A Space Odyssey to the University Of Sunderland

A Space Odyssey to the University Of Sunderland

Released: Monday 15th March 2010 at 00:00

The University of Sunderland's Law Department is boldly going where no UK law school has gone before.  From 2010 it will offer space law as part of its undergraduate law degree.

The university decided to leap into the final frontier of the legal system because space law is rapidly expanding in scope and importance. 

Space law covers the law relating to space activities and outer space. With the increasing interest in journeys into space by individuals, the militarisation of space, expanding privatisation of the space sector and what that means for legal system boundaries, problems concerning debris from space vehicles damaging property and the legal aspects of buying lunar real estate, legislation is having to take a giant leap to address specific space law issues. 

Viv Kinnaird, Dean of the Faculty of Business and Law at the University of Sunderland is delighted that the new module has been validated to begin in the new academic year 2010. She said:  "Our law degree already attracts huge praise for the quality of its teaching and the outstanding experience students enjoy. 

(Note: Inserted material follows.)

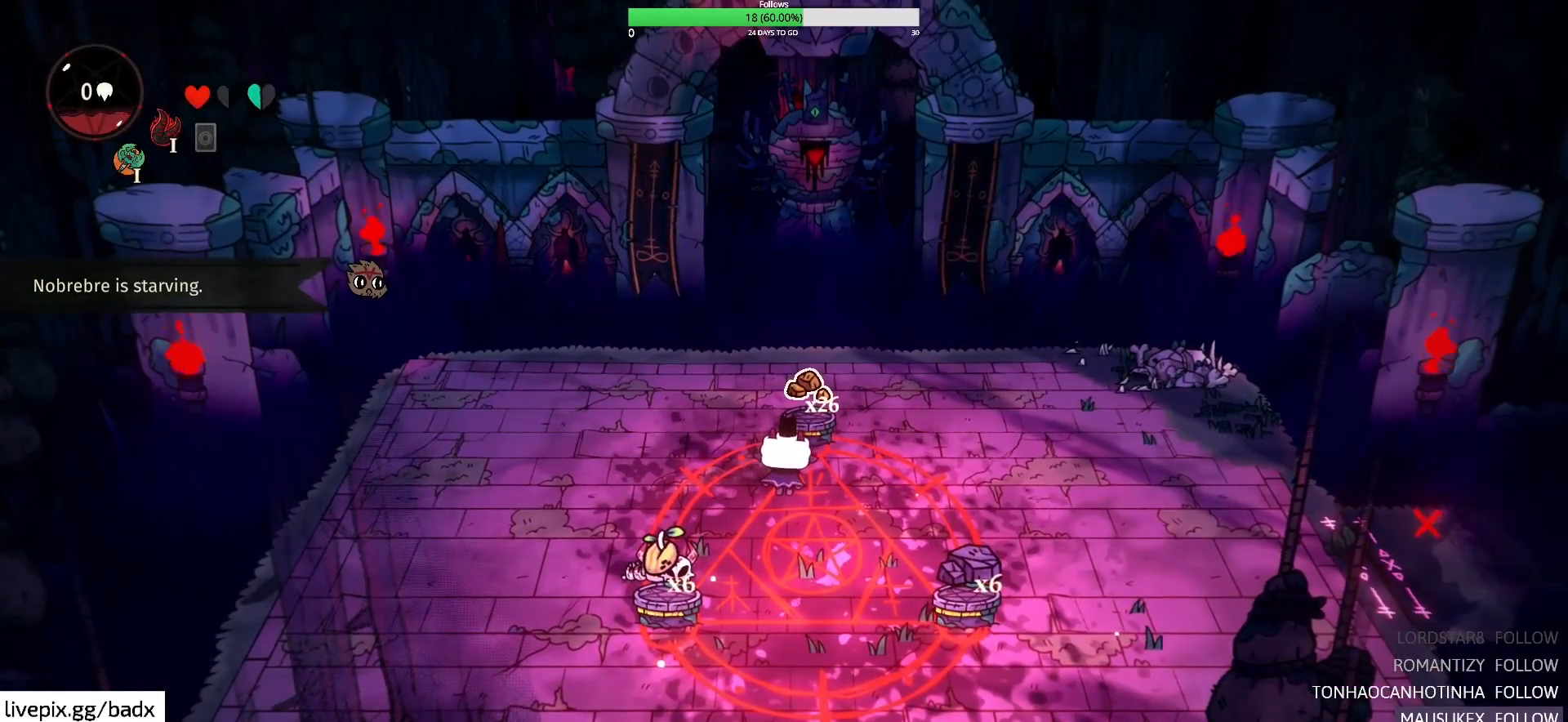
{"keys": [], "mouse": [], "events": [[450, "e", "down"], [500, "e", "up"]]}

"The space law module illustrates our commitment to deliver a distinctive law degree.  It is a fascinating topic which many students will benefit from studying. Their motivation and engagement, in our experience, translates directly into positive results."

The new third year course will include topics such as property issues, militarisation, telecommunications, intellectual property, regulatory, environment and export control.

Ben Middleton will teach the subject to University of Sunderland law students.  He said: "It's great that Sunderland is leading the way in the UK for space law as part of an undergraduate law degree. We expect it to be an extremely popular module."

Law lecturer Chris Newman will lead the space law module.  He said:  "This is a hugely exciting area which, despite being a relatively young aspect of law, is set to grow significantly in the future. Its relevance across commercial, company, property, environmental, intellectual property and IT practice sectors means it offers valuable knowledge in a fascinating area."

The space law module will sit along other distinctive modules for year three LLB students at Sunderland such as crime and terrorism and law and sexuality. 

The University of Sunderland's law department has won a clutch of prestigious national awards.  Sunderland was named as the best new University in the country for studying law by The Guardian in 2008.   Law at Sunderland was also ranked first in the UK for student satisfaction by the Times University Guide 2008. It has just been ranked first in the UK in the 2009 National Student Survey for five of seven aspects of final year programmes.  Sunderland was the only law department in 2009 to achieve a 100% satisfaction score in the survey.

Space law will be taught at the University of Sunderland as part of the LLB undergraduate degree from Autumn term 2010.